All four Defendants moved to dismiss, with the Company moving as to Plaintiff’s Dodd-Frank and CFPA claims, and the three remaining defendants seeking dismissal of the entire complaint as against them. Specifically, Defendants argued that Plaintiff’s Dodd-Frank claim should be dismissed because he failed to make a report to the SEC prior to his termination, and his CPFA claim should be dismissed because Defendants did not qualify as “covered persons” or “service providers” under that statute because they did not provide services to “customers.”  The three non-Company Defendants further argued that Plaintiff’s SOX and CFPA claims should be dismissed as to them because Plaintiff failed to exhaust his administrative remedies by not attributing any alleged conduct to them in his SEC or OSHA complaints.

Ruling

Relying on the Supreme Court’s decision in Digital Realty Tr., Inc. v. Somers, 138 S. Ct. 767 (2018) (our post on that decision is here), the court held that because Plaintiff did not provide information to the SEC before his termination, he did not qualify as a “whistleblower” under Dodd-Frank at the time of the alleged retaliation.  Accordingly, the court dismissed Plaintiff’s Dodd-Frank claim as to all Defendants.
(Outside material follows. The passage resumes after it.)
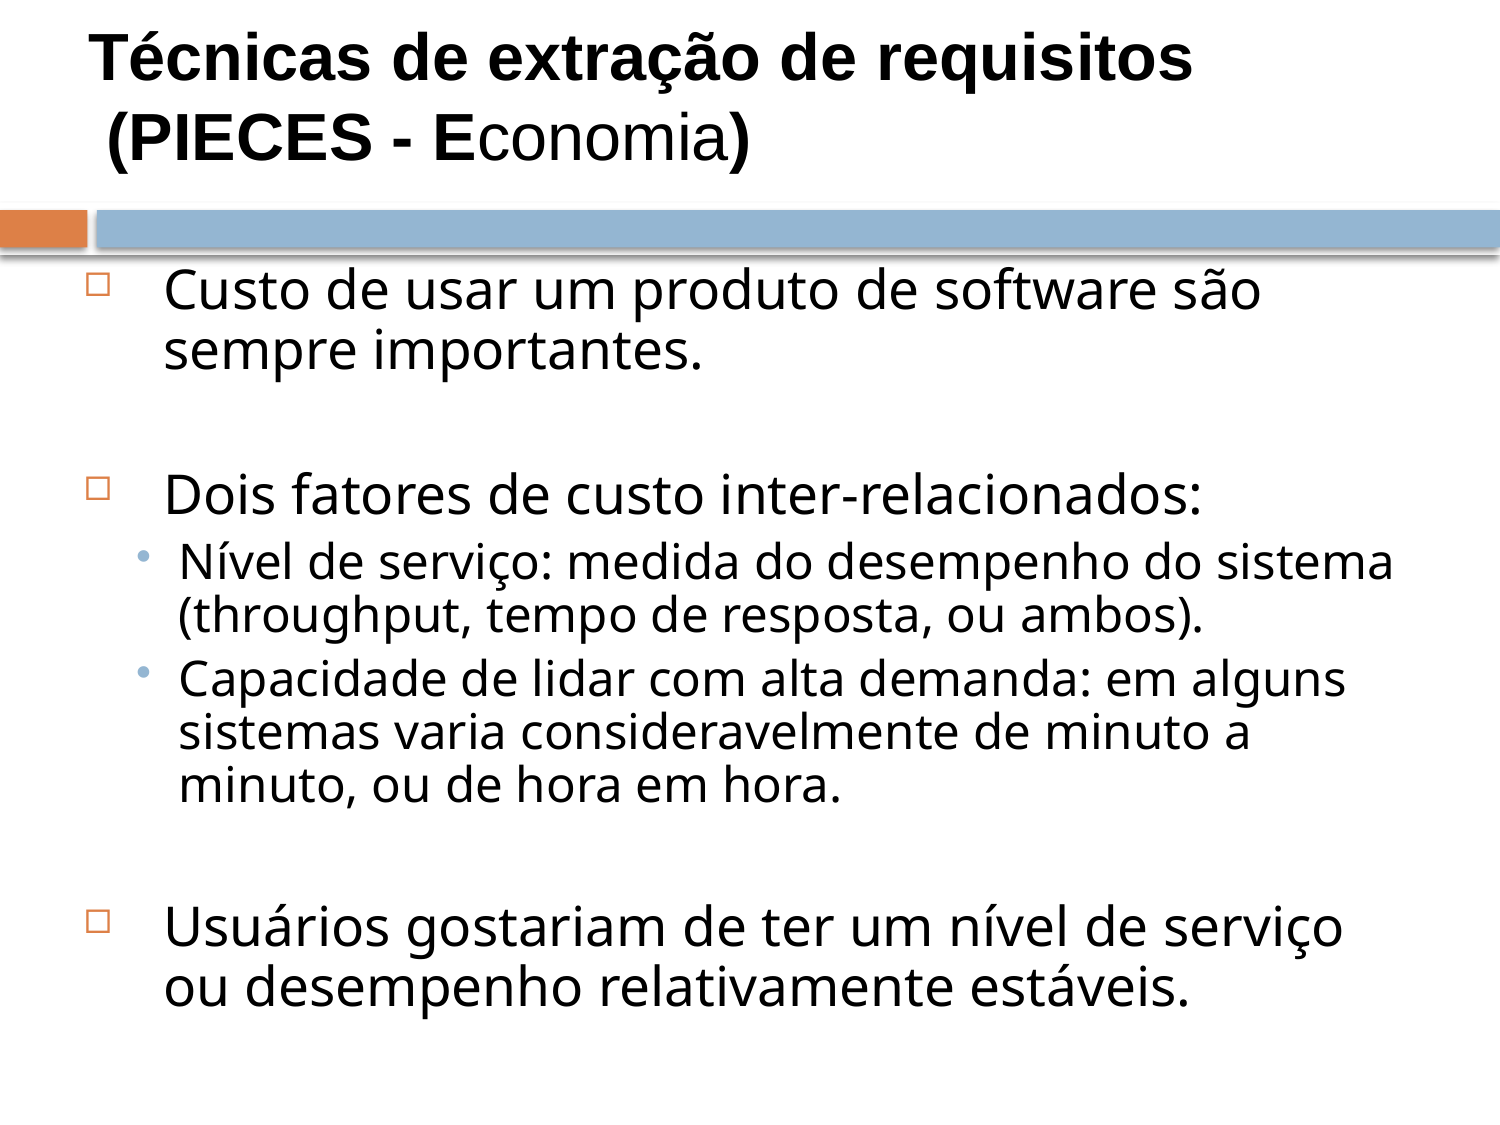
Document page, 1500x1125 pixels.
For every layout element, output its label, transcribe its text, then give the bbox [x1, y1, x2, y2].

list Custo de usar um produto de software são sempre importantes. Dois fatores de custo inter-relacionados: Nível de serviço: medida do desempenho do sistema (throughput, tempo de resposta, ou ambos). Capacidade de lidar com alta demanda: em alguns sistemas varia consideravelmente de minuto a minuto, ou de hora em hora. Usuários gostariam de ter um nível de serviço ou desempenho relativamente estáveis. [69, 255, 1438, 1035]
text_box Técnicas de extração de requisitos (PIECES - Economia) [73, 54, 1349, 182]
Similarly, the court granted the non-Company Defendants’ motion as to Plaintiff’s SOX claim, holding that Plaintiff had failed to exhaust his administrative remedies as to them.  Specifically, relying on the Eleventh Circuit’s unpublished decision in Smith v. Psychiatric Sols., Inc., 358 Fed. Appx. 76, 78 (11th Cir. 2009), in which that court affirmed a decision finding lack of exhaustion against defendants not named as respondents in the administrative complaint.  After specifically noting that it did not read Smith as adopting a per se rule requiring naming a SOX defendant as a respondent in an administrative complaint to exhaust remedies as to that defendant, the court noted that the few references to these defendants in Plaintiff’s OSHA Complaint were insufficient.

Implications

This decision serves as a reminder that Dodd-Frank’s anti-retaliation provisions are only triggered where a plaintiff makes a pre-termination external report to the SEC.  It also highlights an avenue to seek dismissal of a SOX whistleblower retaliation complaint naming multiple corporate defendants where the plaintiff does not sufficiently specify in an administrative complaint alleged wrongful acts committed by each defendant.